* [EXERCISE PASSAGE]
· · · · · · ·

We are defining Anarchism here to mean actions that arise from the desire to find or offer belonging, kinship and care by defining oneself and one’s ways of life by the relationships we voluntarily enter into as we choose to enter them. It means rejecting imposed “shoulds” about relationships and creating space for meeting wants and needs with dignity. This is especially true when these ways of relating go against the grain of empire (that habit of relating in which people are broken into binary groups [black/white, man/woman, native/settler] in which one group extracts resources or exploits the labor or resources of the other.)  We are asserting an Anarchism that cannot really be seen as an individualist way of thinking, it is fundamentally relational. Anarchism does not mean I can do whatever I want, it means I am the sum total of every relationship that I have and thus I should be able to choose the nature of the relationships which define me. 

Thus Anarchism as the praxis of making and offering belonging against the grain of empire is a Liberation Logic aligned lens for looking at and interacting with the world. Anarchism focuses on the relational, understanding that the individual and the collective co-create each other. Anarchism understands passion of the heart and yearning for what Audre Lorde called the erotic- that deeply felt feeling of excellence. It understands the analytical understanding of the inherent inhumane limitations of the logic of capital, the state and all social hierarchies of worth. Anarchism, perhaps more than most political ideologies, understand the need for dramatic change of revolution and the slower deeper change of evolution. 

As the diversity of Black life in the U.S shows, anarchism is not random destructive chaos or a lack of social organization but the pro-human, pro-community and ultimately vulnerable response to the inherent chaos of a complex world that communities build together. For instance, my sister and I rent a house in historic Anacostia in D.C. Up the street from us there is an older couple who feeds and occasionally adopts housing insecure youth in the neighborhood. They are not wealthy but unbelievably generous and have, over the years, probably donated more food to the community than a small non-profit. Inside their house you see pictures of dozens of children, grand-children and play cousins they have supported over the years. They have a unique relationship with each child they support, especially the ones they are not blood relatives to. They are clear examples of what anarchism is in the Black experience in the US: the re-enactment of African village life to fill in the cracks in the “america” social and political order that many Black people fall through.

The Myth of Political Leadership

As Black people, our anarchism is rooted in the Black Radical Tradition. Thus we find Cedric Robinson’s take in his seminal work Terms of Order that the “political” is a mythical construction useful for our liberation. We see the political as a set of stories about how a society, or what you might call the social order, is created and maintained from above. It is a myth  that is rooted in Aristotelian philosophies and the dialogues of Plato.

· · · · · · ·

* [TASK REQUIREMENTS] Reproduce the passage on anarchism word for word from "As Black people, our" to "dialogues of Plato.". Work only from the passage on anarchism; the listing after it plays no part.

* [DATASET EXTRACT]
· · · · · · ·

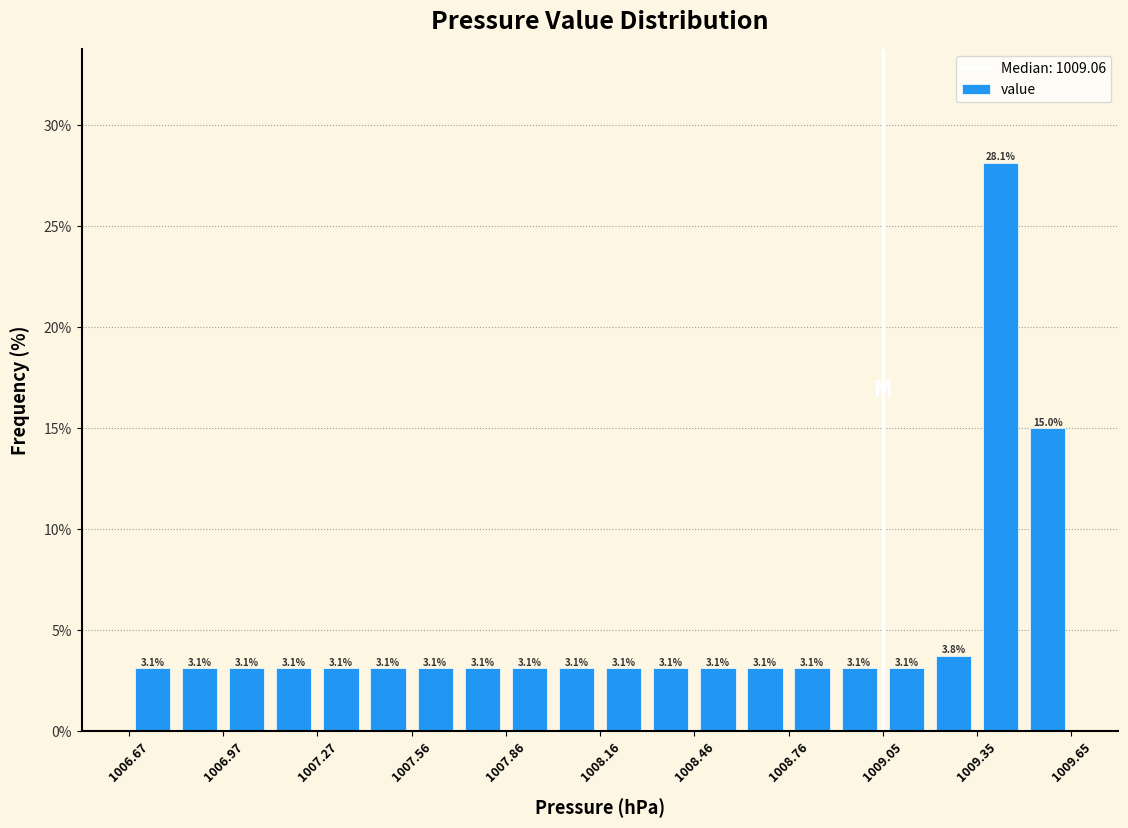

Around what value on the x-axis is the tallest bar? Give the approximate position of its centre, as read against the axis.

1009.45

· · · · · · ·

* [RESPONSE]
As Black people, our anarchism is rooted in the Black Radical Tradition. Thus we find Cedric Robinson’s take in his seminal work Terms of Order that the “political” is a mythical construction useful for our liberation. We see the political as a set of stories about how a society, or what you might call the social order, is created and maintained from above. It is a myth  that is rooted in Aristotelian philosophies and the dialogues of Plato.